_Aim of the task_
Reproduce the text of the data below, changing every occurrence of "Middletown" to "Springfield" and leaving everything else unchanged. Leave the pictures out of your answer.

============

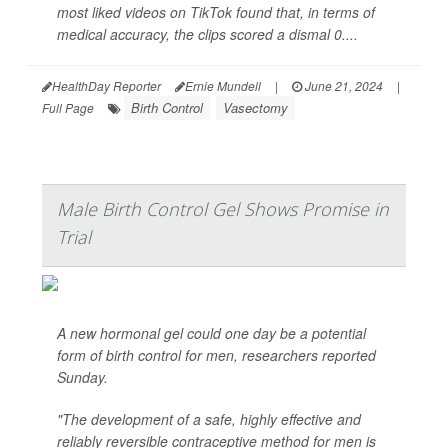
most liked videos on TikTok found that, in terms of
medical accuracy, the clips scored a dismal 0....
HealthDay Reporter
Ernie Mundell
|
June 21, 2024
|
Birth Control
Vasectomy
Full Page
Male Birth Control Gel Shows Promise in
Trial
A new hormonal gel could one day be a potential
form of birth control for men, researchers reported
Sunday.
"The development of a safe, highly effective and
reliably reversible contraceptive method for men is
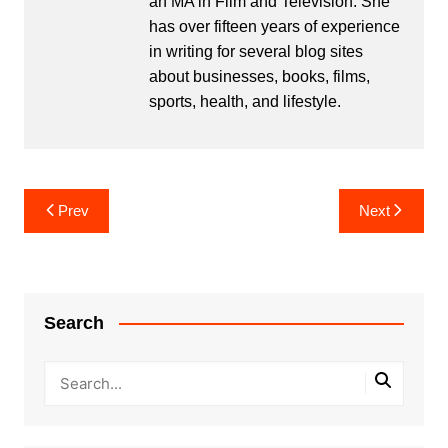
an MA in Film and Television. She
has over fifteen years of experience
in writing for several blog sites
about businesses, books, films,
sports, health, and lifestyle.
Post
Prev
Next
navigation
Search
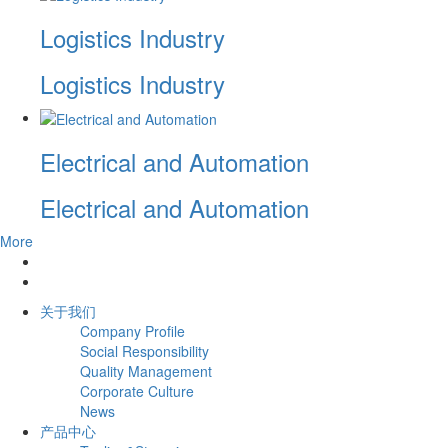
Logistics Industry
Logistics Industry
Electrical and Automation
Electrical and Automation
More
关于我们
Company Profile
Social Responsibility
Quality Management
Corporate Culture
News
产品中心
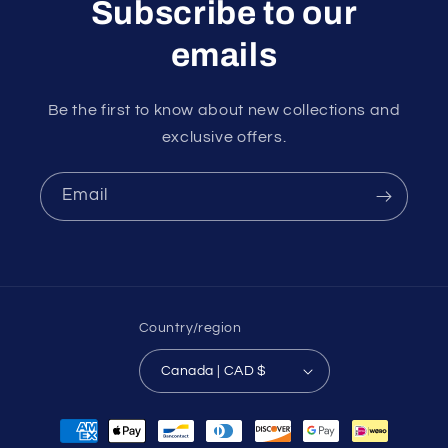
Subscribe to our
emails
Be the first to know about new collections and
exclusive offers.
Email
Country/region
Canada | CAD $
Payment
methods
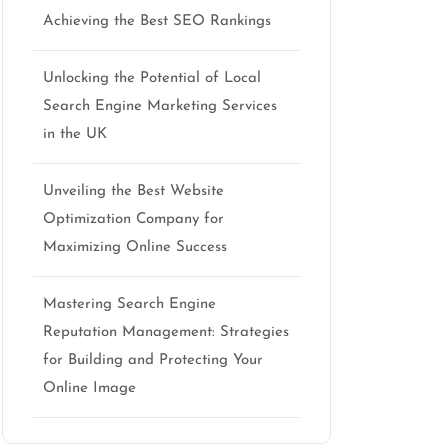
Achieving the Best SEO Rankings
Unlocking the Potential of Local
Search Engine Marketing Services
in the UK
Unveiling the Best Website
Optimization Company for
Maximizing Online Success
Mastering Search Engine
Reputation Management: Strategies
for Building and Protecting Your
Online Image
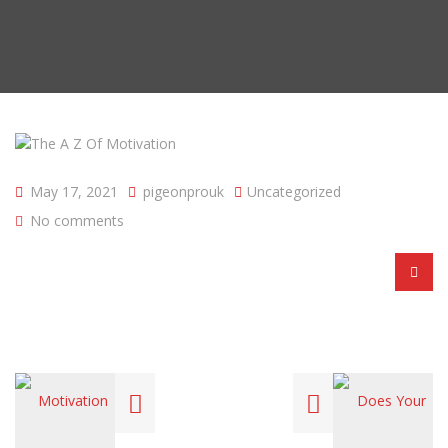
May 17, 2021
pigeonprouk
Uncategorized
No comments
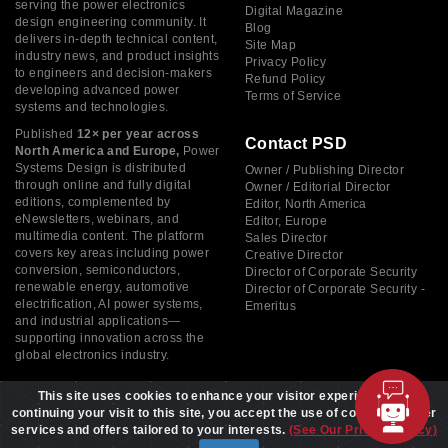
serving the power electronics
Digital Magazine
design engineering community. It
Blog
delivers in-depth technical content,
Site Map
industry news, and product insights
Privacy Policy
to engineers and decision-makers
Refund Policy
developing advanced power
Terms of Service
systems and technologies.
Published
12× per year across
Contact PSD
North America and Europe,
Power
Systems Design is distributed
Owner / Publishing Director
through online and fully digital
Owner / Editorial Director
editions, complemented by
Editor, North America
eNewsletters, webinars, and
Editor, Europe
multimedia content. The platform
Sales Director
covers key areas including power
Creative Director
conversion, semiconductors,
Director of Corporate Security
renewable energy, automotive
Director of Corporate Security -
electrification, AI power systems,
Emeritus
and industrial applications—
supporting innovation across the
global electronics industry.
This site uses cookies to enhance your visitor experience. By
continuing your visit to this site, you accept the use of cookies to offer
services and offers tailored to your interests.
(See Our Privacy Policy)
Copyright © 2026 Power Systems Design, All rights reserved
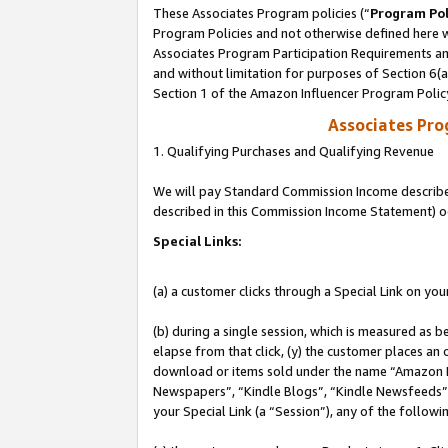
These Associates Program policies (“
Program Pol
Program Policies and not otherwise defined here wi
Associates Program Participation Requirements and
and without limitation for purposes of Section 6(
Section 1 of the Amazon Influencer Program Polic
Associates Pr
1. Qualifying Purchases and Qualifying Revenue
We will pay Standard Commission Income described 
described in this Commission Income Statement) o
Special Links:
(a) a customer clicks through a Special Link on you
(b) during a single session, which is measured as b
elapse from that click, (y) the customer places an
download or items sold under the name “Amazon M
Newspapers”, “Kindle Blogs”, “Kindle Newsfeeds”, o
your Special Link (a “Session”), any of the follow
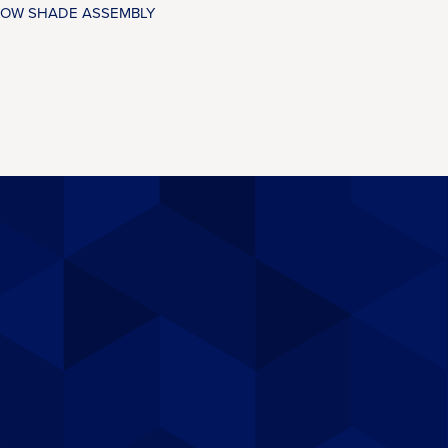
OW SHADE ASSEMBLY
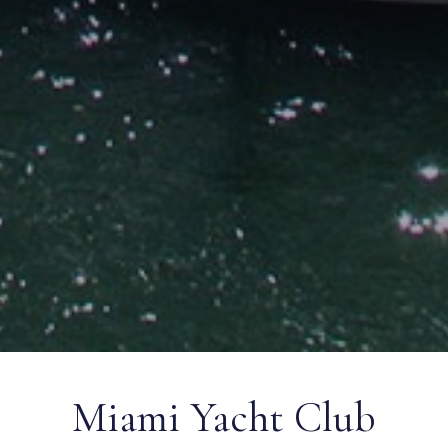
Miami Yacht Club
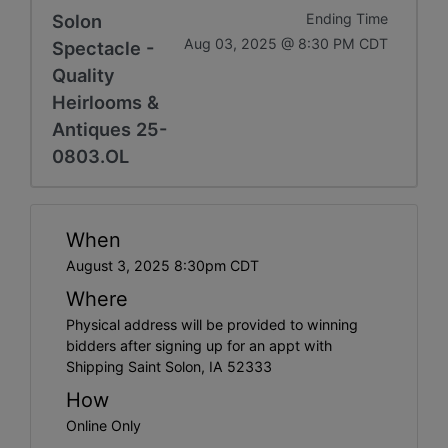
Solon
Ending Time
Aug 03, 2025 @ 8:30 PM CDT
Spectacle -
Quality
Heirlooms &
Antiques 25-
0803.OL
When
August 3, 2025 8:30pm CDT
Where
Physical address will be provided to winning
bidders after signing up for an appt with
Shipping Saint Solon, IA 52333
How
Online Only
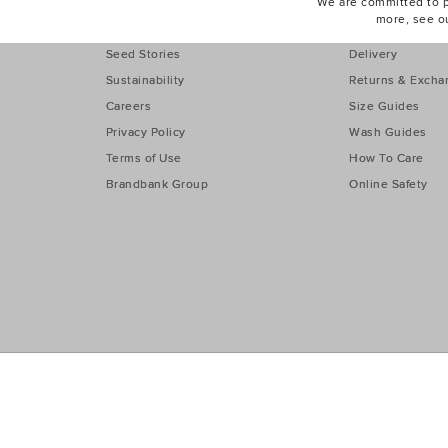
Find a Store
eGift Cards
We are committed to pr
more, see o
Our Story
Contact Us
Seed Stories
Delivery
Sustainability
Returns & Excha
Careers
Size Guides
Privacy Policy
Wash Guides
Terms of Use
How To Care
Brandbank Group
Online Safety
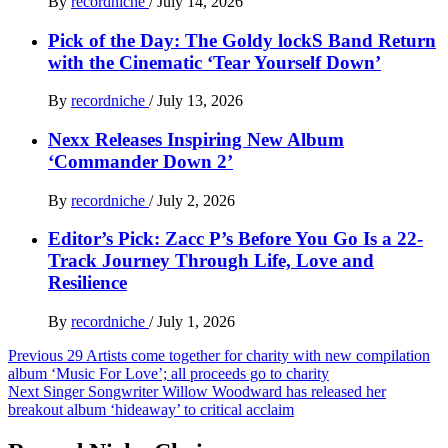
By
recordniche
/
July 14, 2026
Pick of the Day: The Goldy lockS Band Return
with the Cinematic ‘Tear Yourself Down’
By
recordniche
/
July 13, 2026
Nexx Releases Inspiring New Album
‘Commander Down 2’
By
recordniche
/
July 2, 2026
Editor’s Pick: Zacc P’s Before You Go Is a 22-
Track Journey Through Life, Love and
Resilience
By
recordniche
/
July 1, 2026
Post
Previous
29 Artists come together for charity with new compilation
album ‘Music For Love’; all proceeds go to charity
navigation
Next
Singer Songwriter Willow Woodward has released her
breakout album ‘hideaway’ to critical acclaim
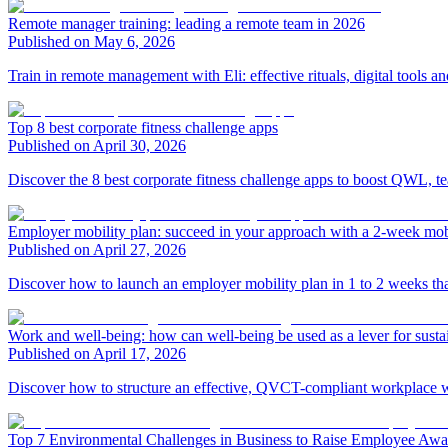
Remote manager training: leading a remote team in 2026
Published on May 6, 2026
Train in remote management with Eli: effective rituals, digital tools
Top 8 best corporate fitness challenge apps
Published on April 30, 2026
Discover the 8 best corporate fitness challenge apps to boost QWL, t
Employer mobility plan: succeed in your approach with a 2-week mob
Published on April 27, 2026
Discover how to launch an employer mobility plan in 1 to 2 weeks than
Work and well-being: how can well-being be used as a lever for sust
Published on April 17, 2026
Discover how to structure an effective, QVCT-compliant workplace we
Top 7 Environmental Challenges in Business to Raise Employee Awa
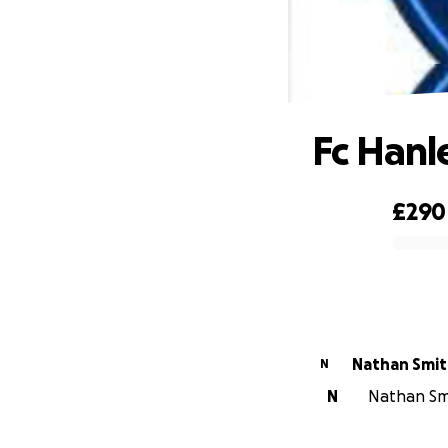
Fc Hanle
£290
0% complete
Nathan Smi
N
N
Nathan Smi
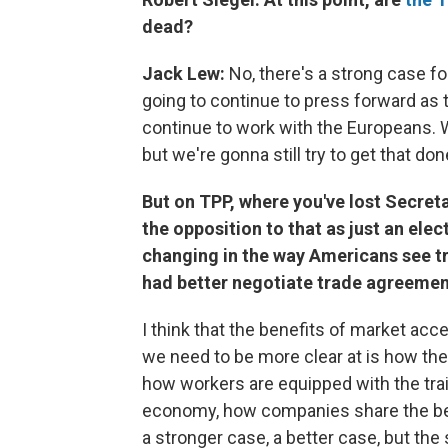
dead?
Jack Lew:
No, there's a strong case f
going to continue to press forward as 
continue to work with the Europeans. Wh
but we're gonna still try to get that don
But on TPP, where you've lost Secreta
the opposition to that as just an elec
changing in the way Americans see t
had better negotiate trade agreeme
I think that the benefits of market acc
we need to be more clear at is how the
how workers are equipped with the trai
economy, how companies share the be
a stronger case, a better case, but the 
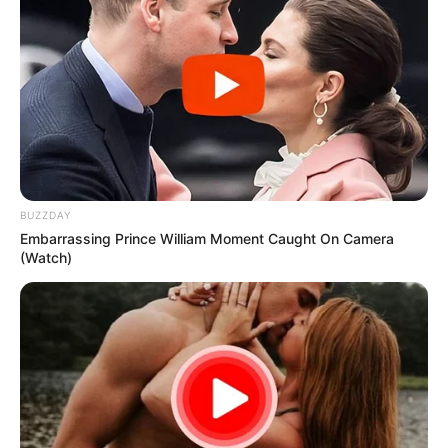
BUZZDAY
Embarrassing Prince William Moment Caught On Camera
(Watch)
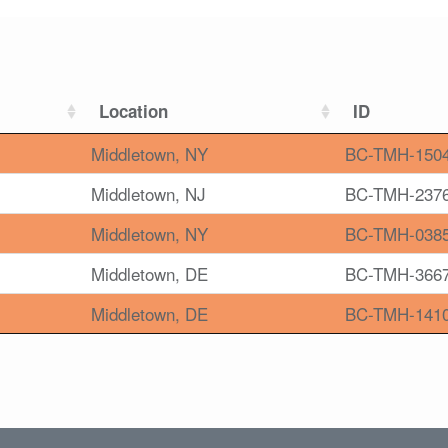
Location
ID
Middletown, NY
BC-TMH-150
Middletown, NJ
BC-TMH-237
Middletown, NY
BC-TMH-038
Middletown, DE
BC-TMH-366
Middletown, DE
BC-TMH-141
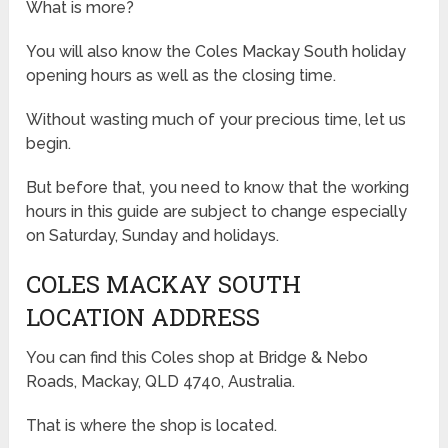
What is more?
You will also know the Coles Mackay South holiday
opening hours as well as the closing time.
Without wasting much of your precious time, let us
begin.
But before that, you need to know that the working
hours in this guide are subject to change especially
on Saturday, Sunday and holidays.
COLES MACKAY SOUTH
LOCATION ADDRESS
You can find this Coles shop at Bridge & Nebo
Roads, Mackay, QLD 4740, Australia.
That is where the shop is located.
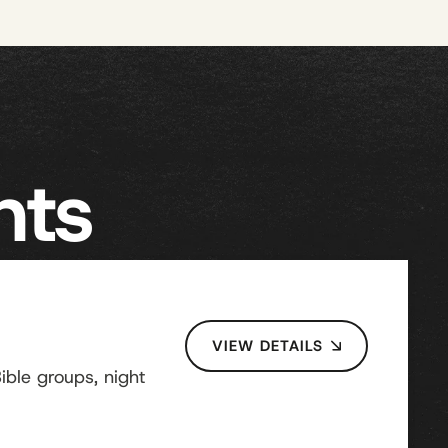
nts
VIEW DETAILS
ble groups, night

============

_Solution below_
most liked videos on TikTok found that, in terms of
medical accuracy, the clips scored a dismal 0....
HealthDay Reporter
Ernie Mundell
|
June 21, 2024
|
Birth Control
Vasectomy
Full Page
Male Birth Control Gel Shows Promise in
Trial
A new hormonal gel could one day be a potential
form of birth control for men, researchers reported
Sunday.
"The development of a safe, highly effective and
reliably reversible contraceptive method for men is
an MA in Film and Television. She
has over fifteen years of experience
in writing for several blog sites
about businesses, books, films,
sports, health, and lifestyle.
Post
Prev
Next
navigation
Search
Logistics Industry
Logistics Industry
Electrical and Automation
Electrical and Automation
More
关于我们
Company Profile
Social Responsibility
Quality Management
Corporate Culture
News
产品中心
Subscribe to our
emails
Be the first to know about new collections and
exclusive offers.
Email
Country/region
Canada | CAD $
Payment
methods
Achieving the Best SEO Rankings
Unlocking the Potential of Local
Search Engine Marketing Services
in the UK
Unveiling the Best Website
Optimization Company for
Maximizing Online Success
Mastering Search Engine
Reputation Management: Strategies
for Building and Protecting Your
Online Image
May 17, 2021
pigeonprouk
Uncategorized
No comments
serving the power electronics
Digital Magazine
design engineering community. It
Blog
delivers in-depth technical content,
Site Map
industry news, and product insights
Privacy Policy
to engineers and decision-makers
Refund Policy
developing advanced power
Terms of Service
systems and technologies.
Published
12× per year across
Contact PSD
North America and Europe,
Power
Systems Design is distributed
Owner / Publishing Director
through online and fully digital
Owner / Editorial Director
editions, complemented by
Editor, North America
eNewsletters, webinars, and
Editor, Europe
multimedia content. The platform
Sales Director
covers key areas including power
Creative Director
conversion, semiconductors,
Director of Corporate Security
renewable energy, automotive
Director of Corporate Security -
electrification, AI power systems,
Emeritus
and industrial applications—
supporting innovation across the
global electronics industry.
This site uses cookies to enhance your visitor experience. By
continuing your visit to this site, you accept the use of cookies to offer
services and offers tailored to your interests.
(See Our Privacy Policy)
Copyright © 2026 Power Systems Design, All rights reserved
These Associates Program policies (“
Program Pol
Program Policies and not otherwise defined here wi
Associates Program Participation Requirements and
and without limitation for purposes of Section 6(
Section 1 of the Amazon Influencer Program Polic
Associates Pr
1. Qualifying Purchases and Qualifying Revenue
We will pay Standard Commission Income described 
described in this Commission Income Statement) o
Special Links:
(a) a customer clicks through a Special Link on you
(b) during a single session, which is measured as b
elapse from that click, (y) the customer places an
download or items sold under the name “Amazon M
Newspapers”, “Kindle Blogs”, “Kindle Newsfeeds”, o
your Special Link (a “Session”), any of the follow
OW SHADE ASSEMBLY
Miami Yacht Club
Solon
Ending Time
Aug 03, 2025 @ 8:30 PM CDT
Spectacle -
Quality
Heirlooms &
Antiques 25-
0803.OL
When
August 3, 2025 8:30pm CDT
Where
Physical address will be provided to winning
bidders after signing up for an appt with
Shipping Saint Solon, IA 52333
How
Online Only
Find a Store
eGift Cards
We are committed to pr
more, see o
Our Story
Contact Us
Seed Stories
Delivery
Sustainability
Returns & Excha
Careers
Size Guides
Privacy Policy
Wash Guides
Terms of Use
How To Care
Brandbank Group
Online Safety
By
recordniche
/
July 14, 2026
Pick of the Day: The Goldy lockS Band Return
with the Cinematic ‘Tear Yourself Down’
By
recordniche
/
July 13, 2026
Nexx Releases Inspiring New Album
‘Commander Down 2’
By
recordniche
/
July 2, 2026
Editor’s Pick: Zacc P’s Before You Go Is a 22-
Track Journey Through Life, Love and
Resilience
By
recordniche
/
July 1, 2026
Post
Previous
29 Artists come together for charity with new compilation
album ‘Music For Love’; all proceeds go to charity
navigation
Next
Singer Songwriter Willow Woodward has released her
breakout album ‘hideaway’ to critical acclaim
Remote manager training: leading a remote team in 2026
Published on May 6, 2026
Train in remote management with Eli: effective rituals, digital tools
Top 8 best corporate fitness challenge apps
Published on April 30, 2026
Discover the 8 best corporate fitness challenge apps to boost QWL, t
Employer mobility plan: succeed in your approach with a 2-week mob
Published on April 27, 2026
Discover how to launch an employer mobility plan in 1 to 2 weeks than
Work and well-being: how can well-being be used as a lever for sust
Published on April 17, 2026
Discover how to structure an effective, QVCT-compliant workplace we
Top 7 Environmental Challenges in Business to Raise Employee Awa
Fc Hanle
£290
0% complete
Nathan Smi
N
N
Nathan Smi
dead?
Jack Lew:
No, there's a strong case f
going to continue to press forward as 
continue to work with the Europeans. Wh
but we're gonna still try to get that don
But on TPP, where you've lost Secreta
the opposition to that as just an elec
changing in the way Americans see t
had better negotiate trade agreeme
I think that the benefits of market acc
we need to be more clear at is how the
how workers are equipped with the trai
economy, how companies share the be
a stronger case, a better case, but the 
BUZZDAY
Embarrassing Prince William Moment Caught On Camera
(Watch)
Location
ID
Springfield, NY
BC-TMH-150
Springfield, NJ
BC-TMH-237
Springfield, NY
BC-TMH-038
Springfield, DE
BC-TMH-366
Springfield, DE
BC-TMH-141
What is more?
You will also know the Coles Mackay South holiday
opening hours as well as the closing time.
Without wasting much of your precious time, let us
begin.
But before that, you need to know that the working
hours in this guide are subject to change especially
on Saturday, Sunday and holidays.
COLES MACKAY SOUTH
LOCATION ADDRESS
You can find this Coles shop at Bridge & Nebo
Roads, Mackay, QLD 4740, Australia.
That is where the shop is located.
nts
VIEW DETAILS
ble groups, night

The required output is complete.